Mike and Anthony are home...for at least 2 weeks. Wonderful, lovely, I think I'm gonna go lock myself in my room- actually, I did just that last night.

From the minute they walked in the house, I felt like I had been kicked in the stomach. I think that's become my least favorite feeling in the world. While they're around, any mention of anyhitng even the least bit metaphysical, non-material-world-relevant will be met with all kinds of ridicule and them doing things like pretnding to call up the hospital and say they have a mental patient to be picked up.

Oh...and then they started asking if I would make firestaffs for them. Chelle said they asked about it the other day....soon as I heard this, a very loud voice screamed "NO!" in my head. If they want to do that themselves, fine, but I'm not going to be part of it. I know how they are, how they just think it looks all cool and stuff...well good-o for them, whatever, but knowing how irresponsible they are and all, I know that I would have problems if I were part of it. They got mad and asked why I wouldn't...If I had told them, they would have just started making fun of me and pretending to call the hospital and stuff...I wasn't going to deal with that.

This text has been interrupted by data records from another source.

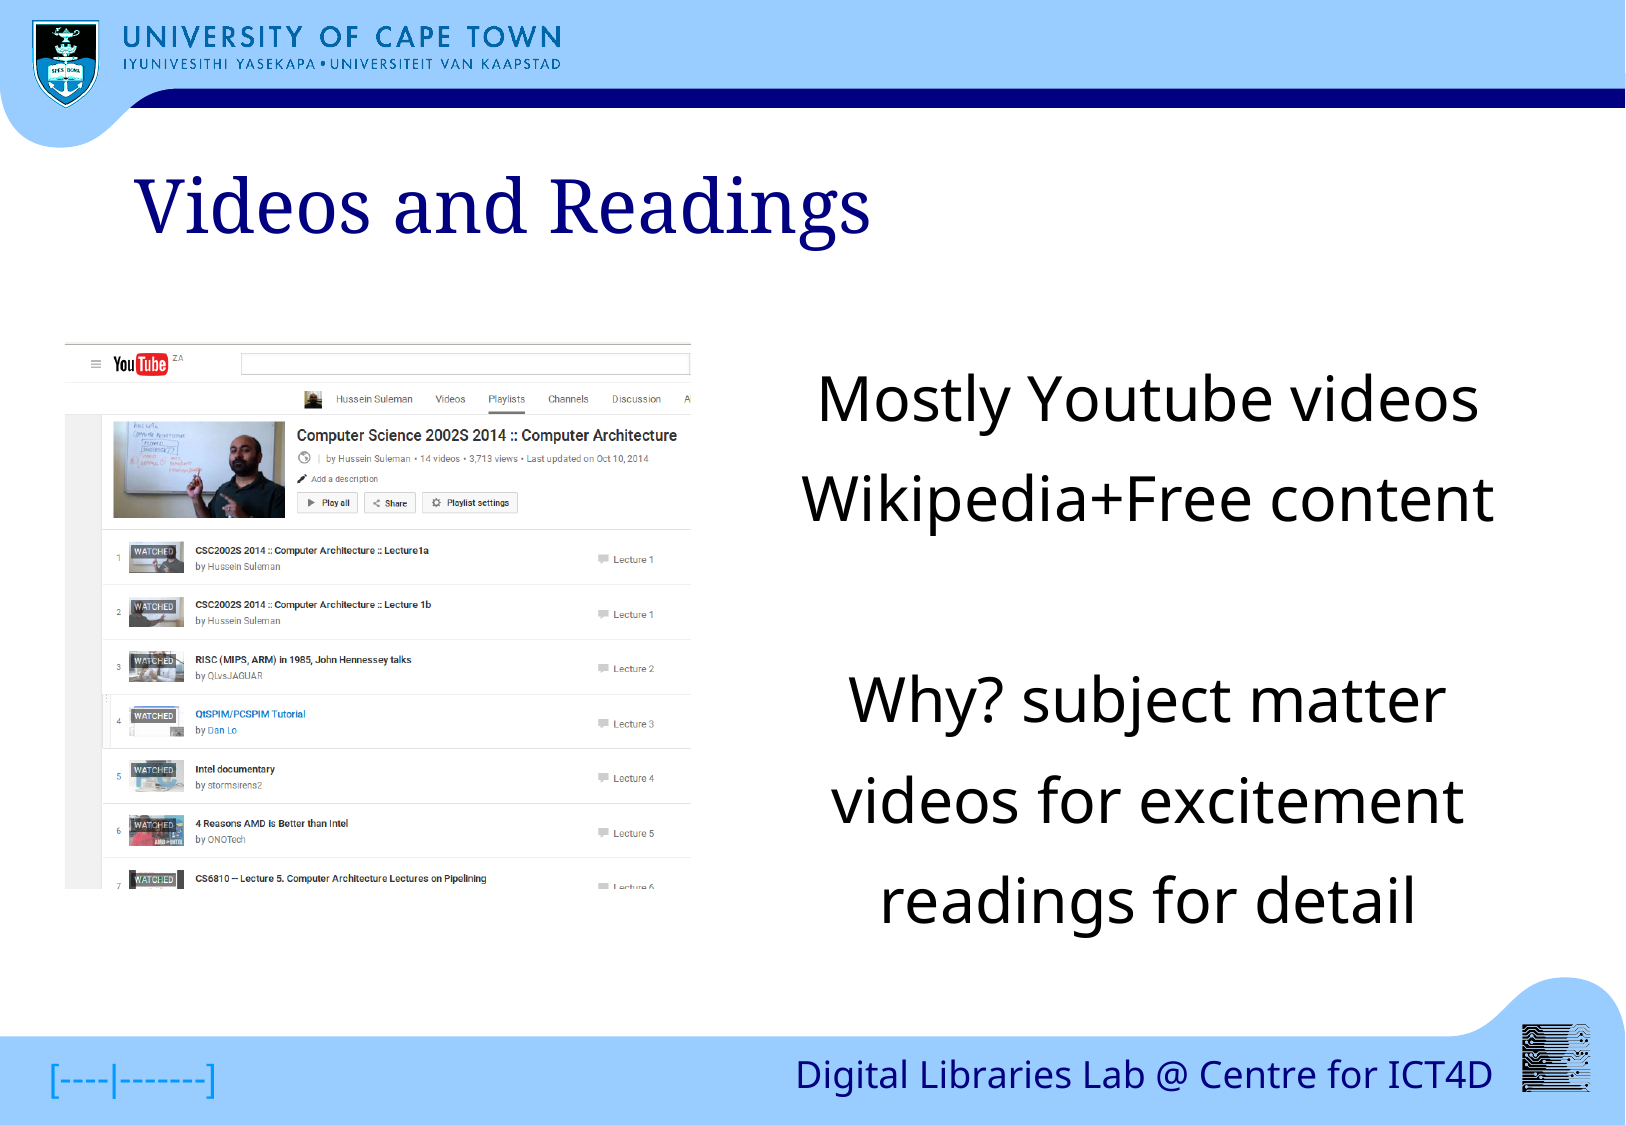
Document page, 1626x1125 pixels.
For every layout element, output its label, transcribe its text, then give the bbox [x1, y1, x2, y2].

subtitle Mostly Youtube videos Wikipedia+Free content Why? subject matter videos for excitement readings for detail [743, 370, 1554, 926]
picture [64, 342, 691, 889]
title Videos and Readings [134, 140, 1571, 268]
text_box [----|-------] [34, 1046, 663, 1112]
picture [1522, 1024, 1591, 1092]
picture [120, 23, 563, 71]
picture [32, 20, 100, 109]
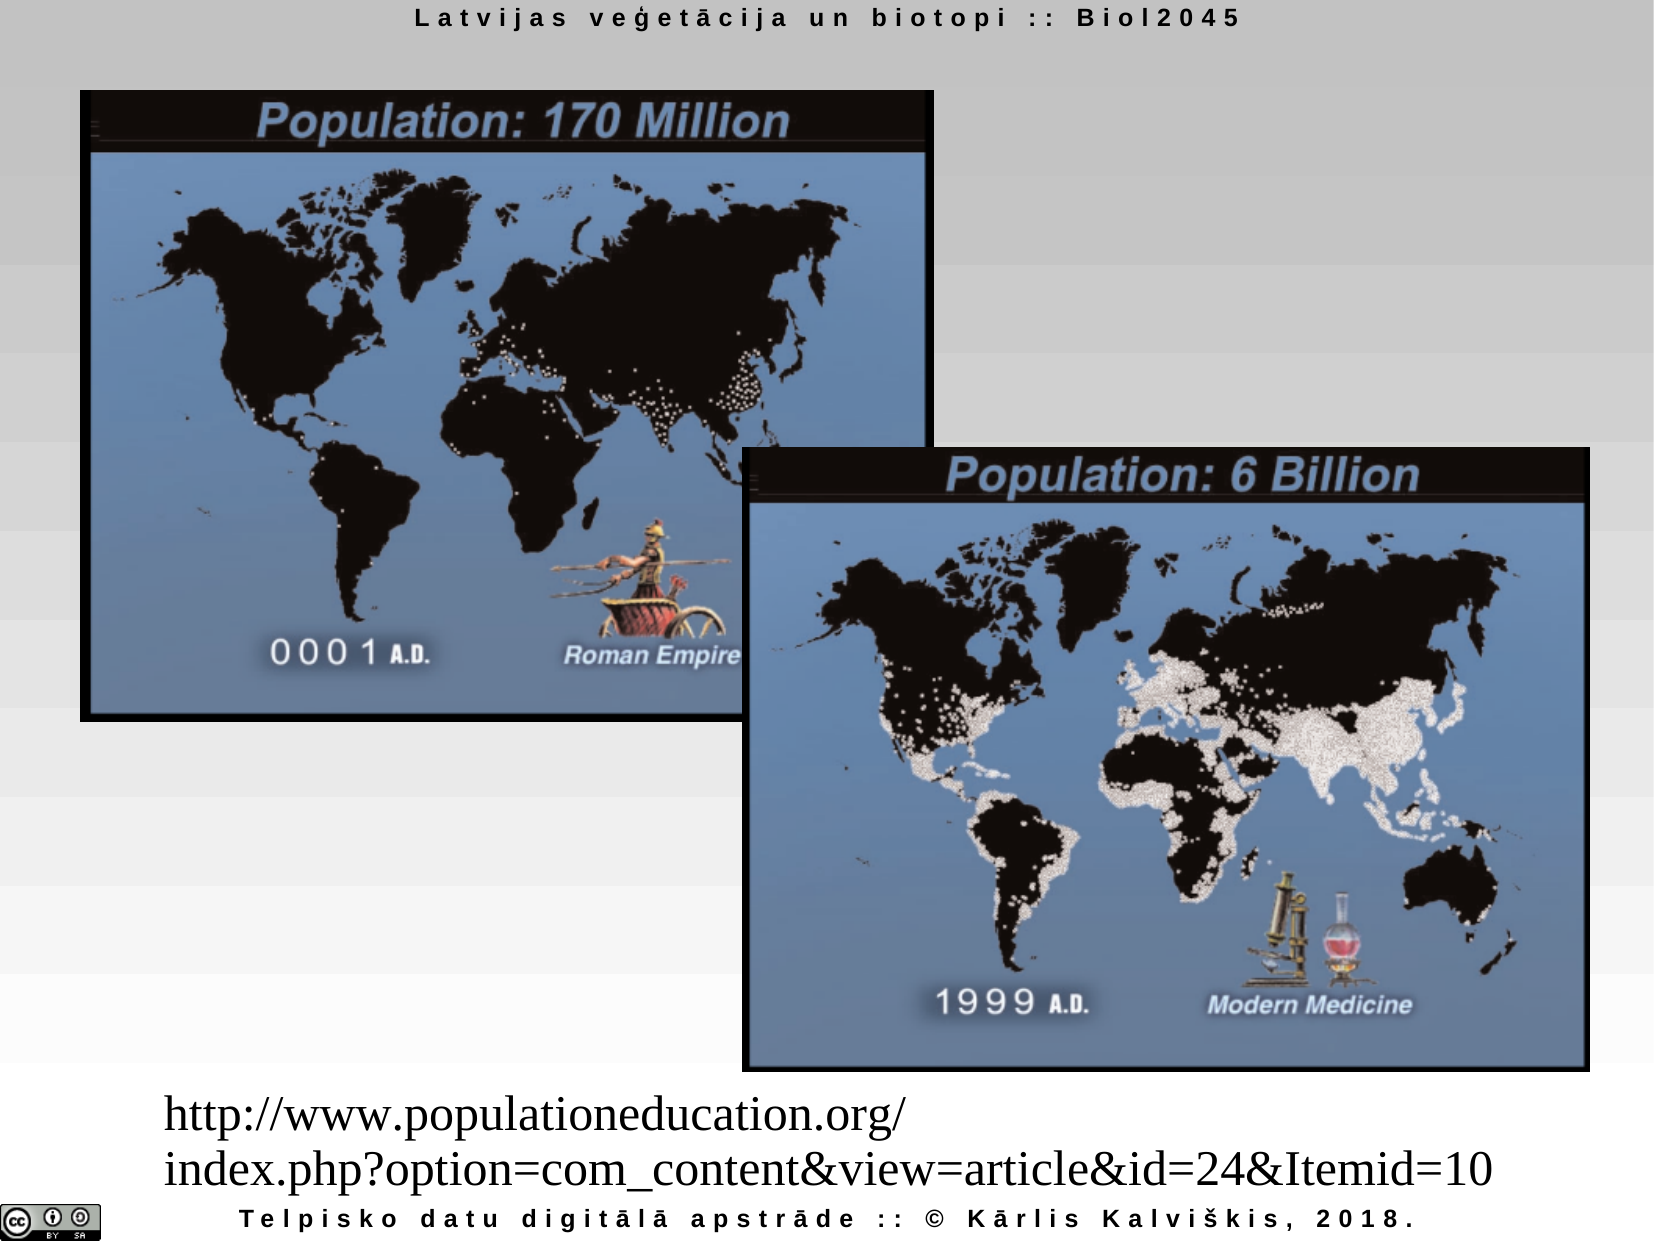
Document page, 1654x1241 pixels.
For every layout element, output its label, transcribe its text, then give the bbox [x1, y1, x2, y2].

THEN I found out that they had already used my firestaff. When the wicks were coming unwrapped (what did I say about their irresponsibility?) Mine. Without asking, when I wasn't around. Not only that, but they got cut and burned with it. Part of me says serves them right, part of me feels rather emotionally injured. Because it means something to me. More than something. I had talked to the fire while wrapping the wicks. While soaking it in oil, while lighting up, while spinning. And I drew a lot of energy from that.

I know this all sounds crazy to a lot of people. It's just a very personal thing, and I don't know if I should use that one anymore. I don't know why. But I may need to wrap a new firestaff before I spin again.